◆ EXTRACT ◆
⟨

Below is the message passing code for GINConv. Note the message and aggregation functions; the message passed is just the feature itself and the aggregation function here is sum ('add'), and the forward function calls propagate, as usual.


In [None]:
def reset(nn):
    def _reset(item):
        if hasattr(item, 'reset_parameters'):
            item.reset_parameters()

    if nn is not None:
        if hasattr(nn, 'children') and len(list(nn.children())) > 0:
            for item in nn.children():
                _reset(item)
        else:
            _reset(nn)

class GINConv(MessagePassing):
    def __init__(self, nn, eps: float = 0., train_eps: bool = False,
                 **kwargs):
        kwargs.setdefault('aggr', 'add')
        super().__init__(**kwargs)
        self.nn = nn
        self.initial_eps = eps
        if train_eps:
            self.eps = torch.nn.Parameter(torch.Tensor([eps]))
        else:
            self.register_buffer('eps', torch.Tensor([eps]))
        self.reset_parameters()

    def reset_parameters(self):
        reset(self.nn)
        self.eps.data.fill_(self.initial_eps)


    def forward(self, x, edge_index) -> torch.Tensor:
        if isinstance(x, torch.Tensor):
            x: OptPairTensor = (x, x)

        out = self.propagate(edge_index, x=x)

        x_r = x[1]
        if x_r is not None:
            out += (1 + self.eps) * x_r

        return self.nn(out)


    def message(self, x_j: torch.Tensor) -> torch.Tensor:
        return x_j

    def message_and_aggregate(self, adj_t, x) -> torch.Tensor:
        adj_t = adj_t.set_value(None, layout=None)
        return matmul(adj_t, x[0], reduce=self.aggr)

The GIN itself is made up of layers of MLPs, which are linear layers followed by ReLU and batch normalization. GIN uses the GINConv message passing that we implemented above.

In [None]:
class GIN(torch.nn.Module):
    def __init__(self, num_layers, input_dim, hidden):
        super(GIN, self).__init__()
        self.conv1 = GINConv(Sequential(
            Linear(input_dim, hidden),
            ReLU(),
            Linear(hidden, hidden),
            ReLU(),
            BN(hidden),
        ),
                             train_eps=True)
        self.convs = torch.nn.ModuleList()

⟩

◆ GIVEN ENTRIES ◆
⟨

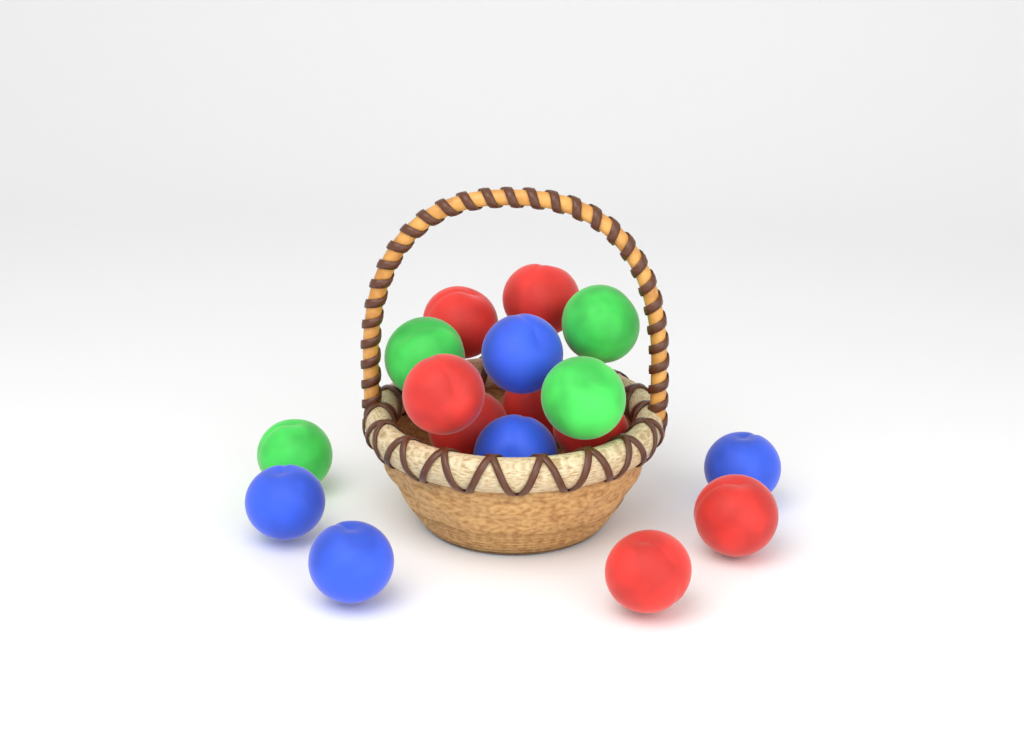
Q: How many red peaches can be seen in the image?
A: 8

⟩
⟨

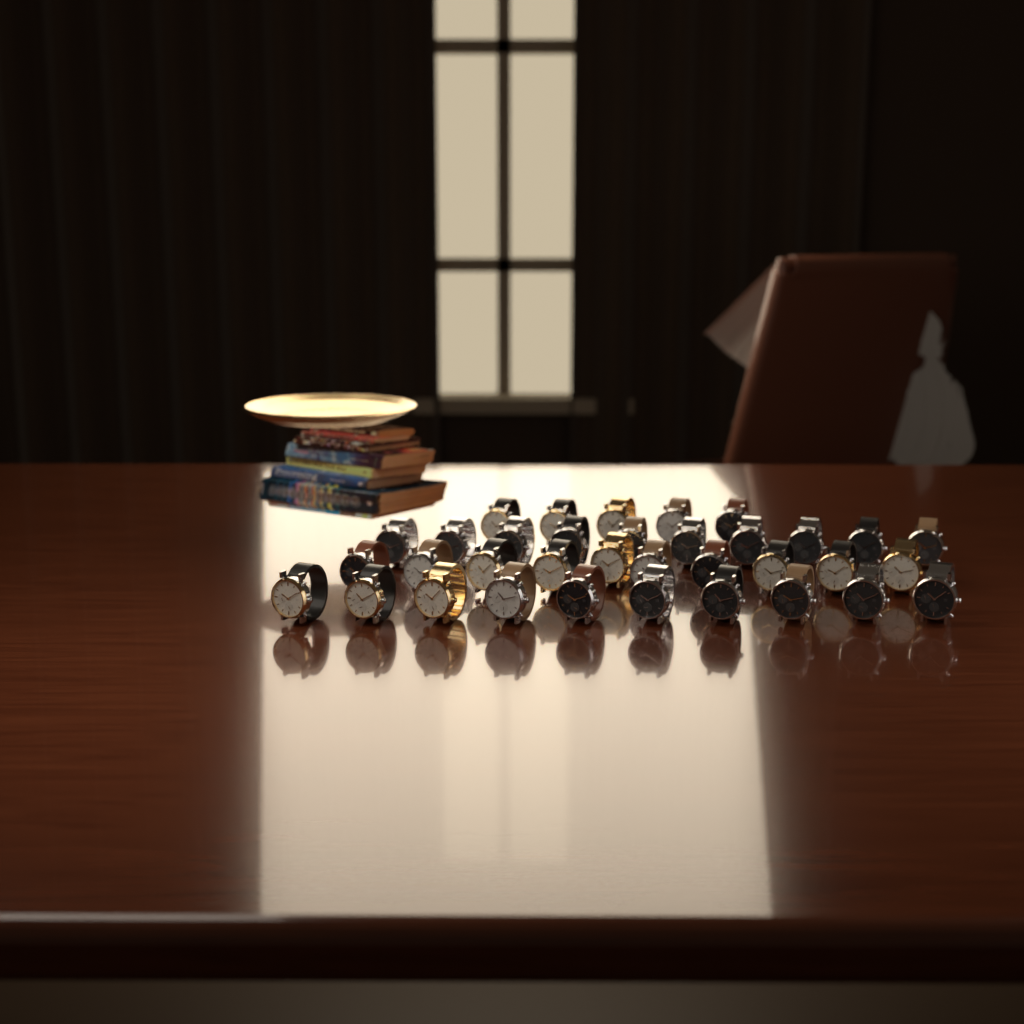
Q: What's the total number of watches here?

⟩
⟨

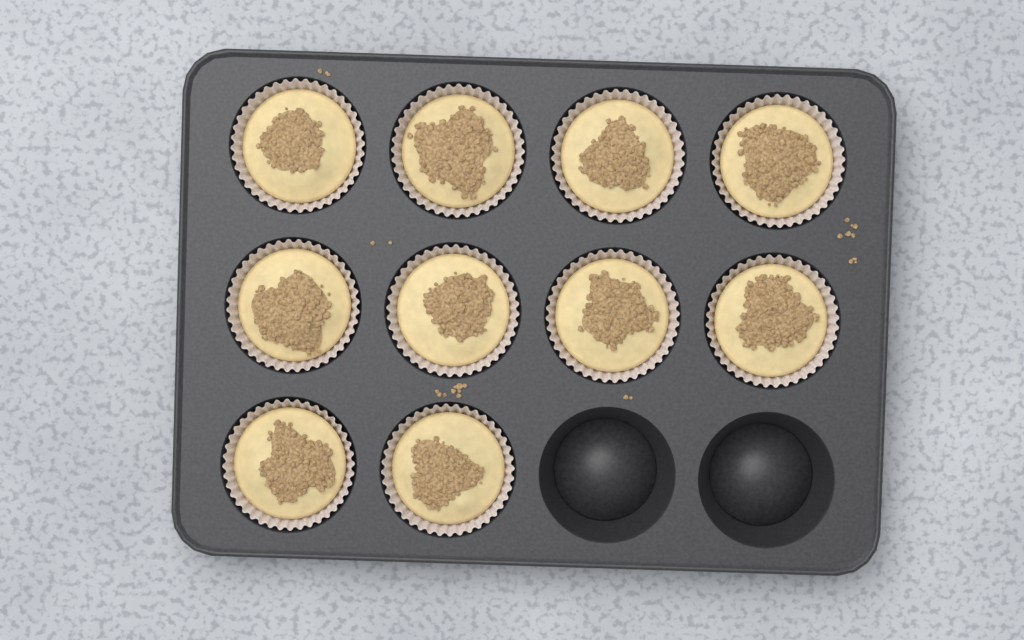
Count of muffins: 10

⟩

◆ TASKS ◆
1) According to the GINConv extract, what do the MLP layers that make up the GIN consist of?
2) Reproduce word for word the part of the GINConv extract starting at "self.eps.data.fill_(self.initial_eps)" and ending at "OptPairTensor = (x, x)".

◆ TASK-BY-TASK OUTPUTS ◆
1) Linear layers followed by ReLU and batch normalization.

2)
self.eps.data.fill_(self.initial_eps)


    def forward(self, x, edge_index) -> torch.Tensor:
        if isinstance(x, torch.Tensor):
            x: OptPairTensor = (x, x)